== Work task ==
Scan the material below for the string "Plagiarism". Report every line that has it.

*** Begin section ***

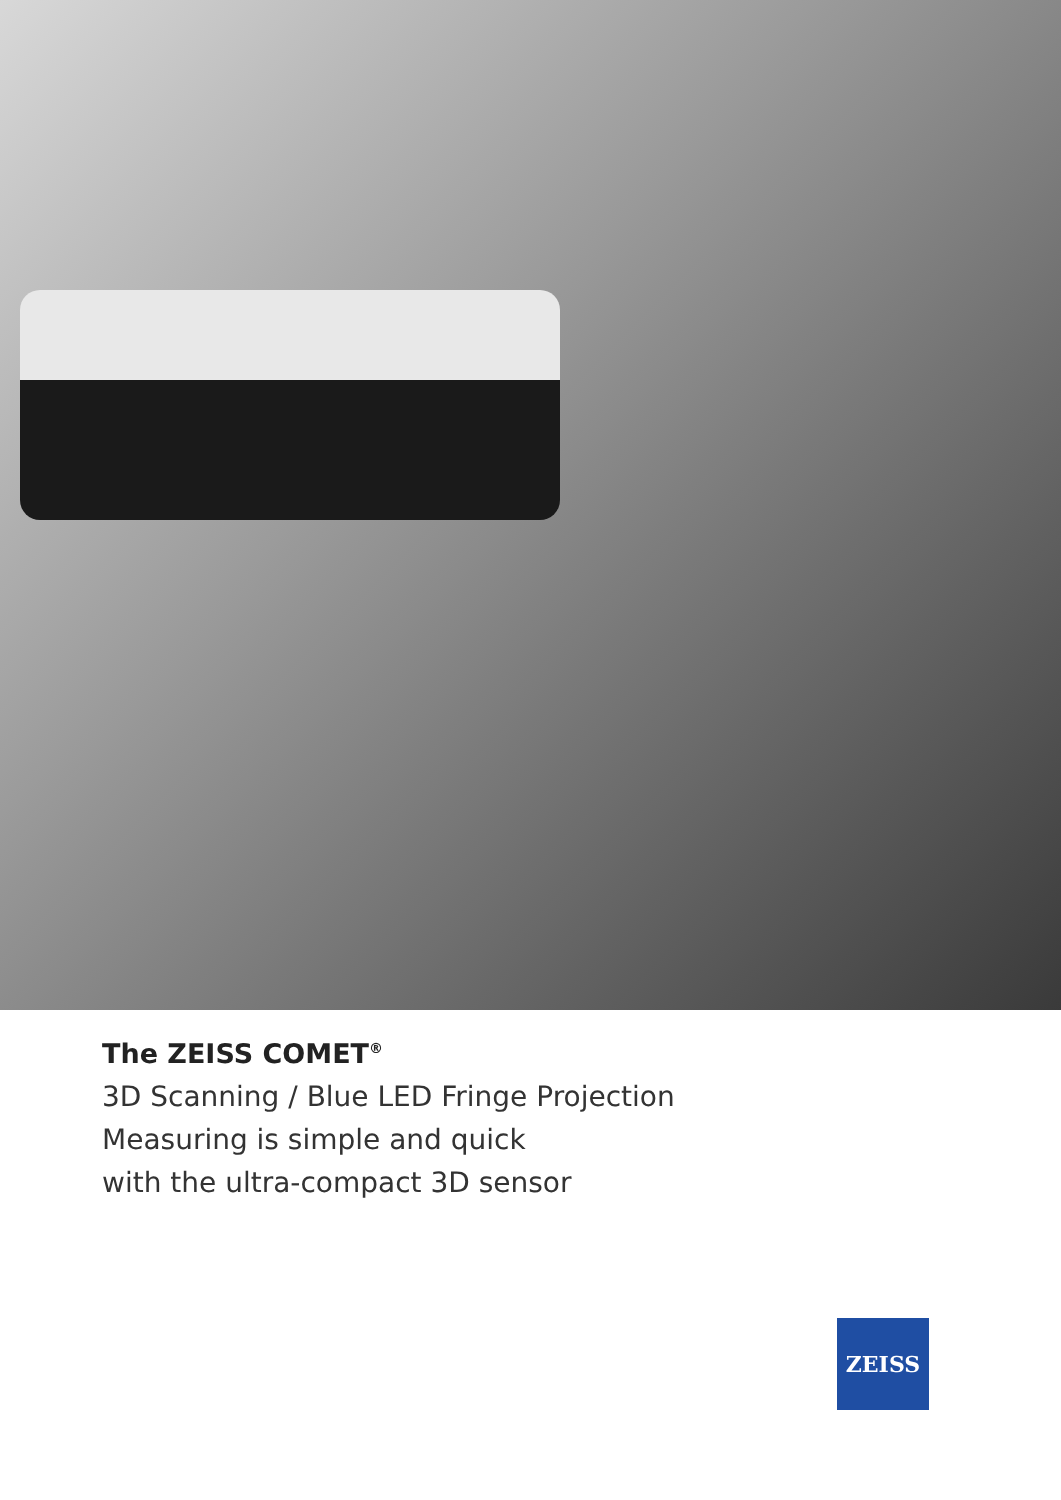The ZEISS COMET<sup>®</sup>
3D Scanning / Blue LED Fringe Projection
Measuring is simple and quick
with the ultra-compact 3D sensor
ZEISS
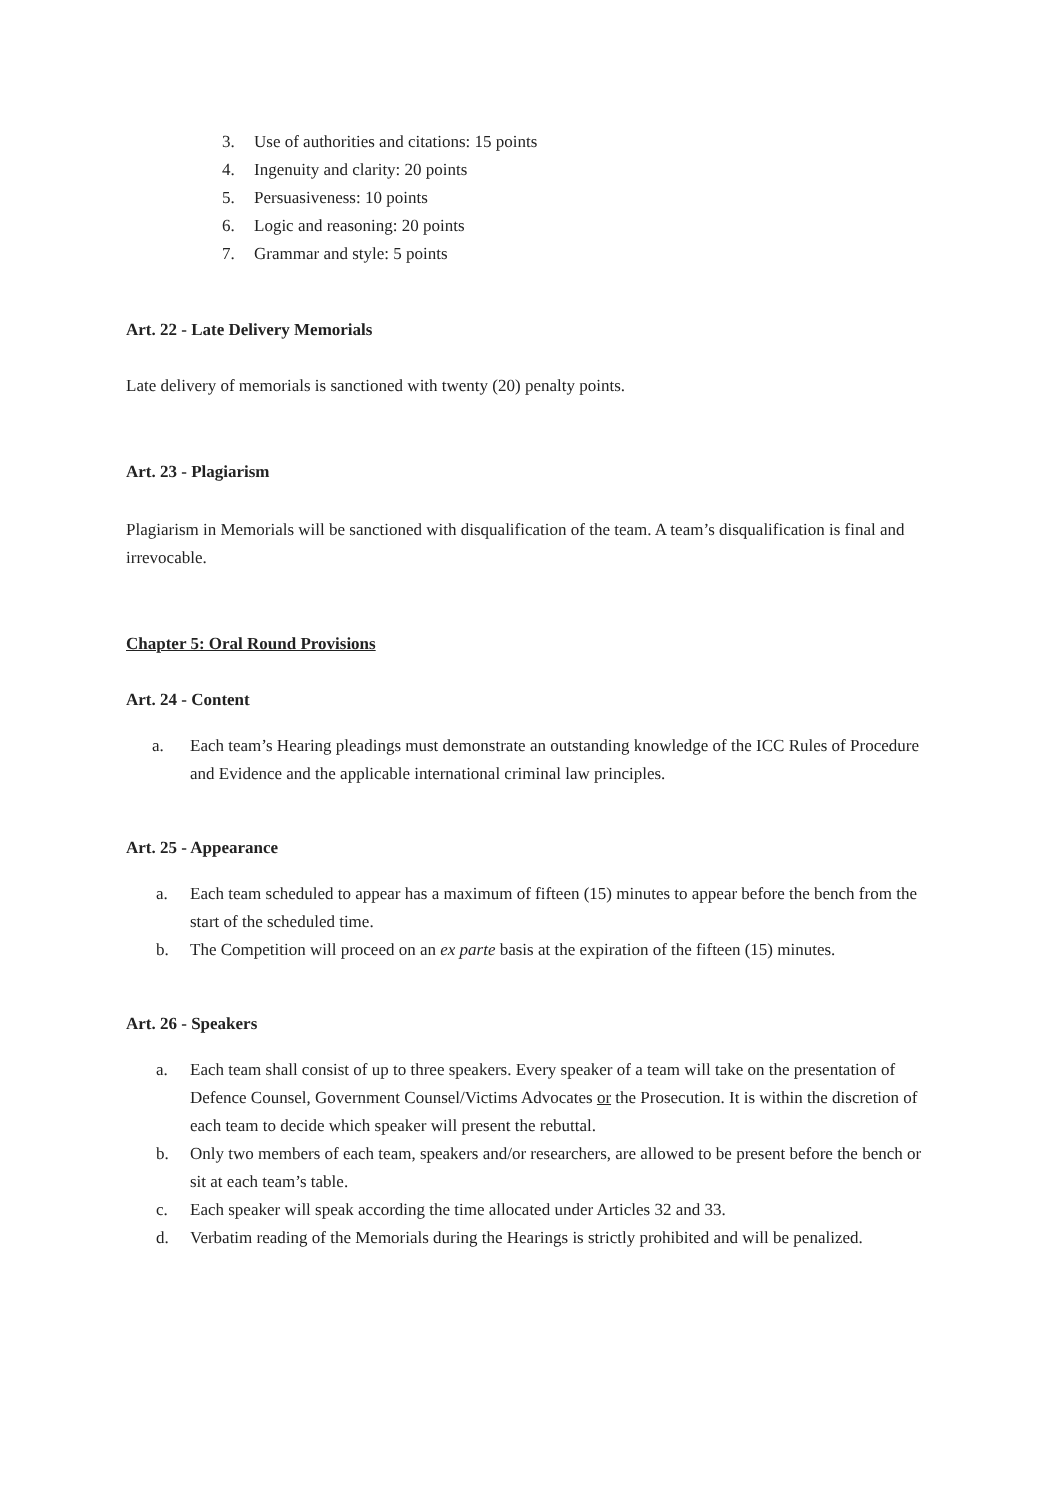3. Use of authorities and citations: 15 points
4. Ingenuity and clarity: 20 points
5. Persuasiveness: 10 points
6. Logic and reasoning: 20 points
7. Grammar and style: 5 points
Art. 22 - Late Delivery Memorials
Late delivery of memorials is sanctioned with twenty (20) penalty points.
Art. 23 - Plagiarism
Plagiarism in Memorials will be sanctioned with disqualification of the team. A team’s disqualification is final and irrevocable.
Chapter 5: Oral Round Provisions
Art. 24 - Content
a. Each team’s Hearing pleadings must demonstrate an outstanding knowledge of the ICC Rules of Procedure and Evidence and the applicable international criminal law principles.
Art. 25 - Appearance
a. Each team scheduled to appear has a maximum of fifteen (15) minutes to appear before the bench from the start of the scheduled time.
b. The Competition will proceed on an ex parte basis at the expiration of the fifteen (15) minutes.
Art. 26 - Speakers
a. Each team shall consist of up to three speakers. Every speaker of a team will take on the presentation of Defence Counsel, Government Counsel/Victims Advocates or the Prosecution. It is within the discretion of each team to decide which speaker will present the rebuttal.
b. Only two members of each team, speakers and/or researchers, are allowed to be present before the bench or sit at each team’s table.
c. Each speaker will speak according the time allocated under Articles 32 and 33.
d. Verbatim reading of the Memorials during the Hearings is strictly prohibited and will be penalized.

*** End section ***

== Result ==
Art. 23 - Plagiarism
Plagiarism in Memorials will be sanctioned with disqualification of the team. A team’s disqualification is final and irrevocable.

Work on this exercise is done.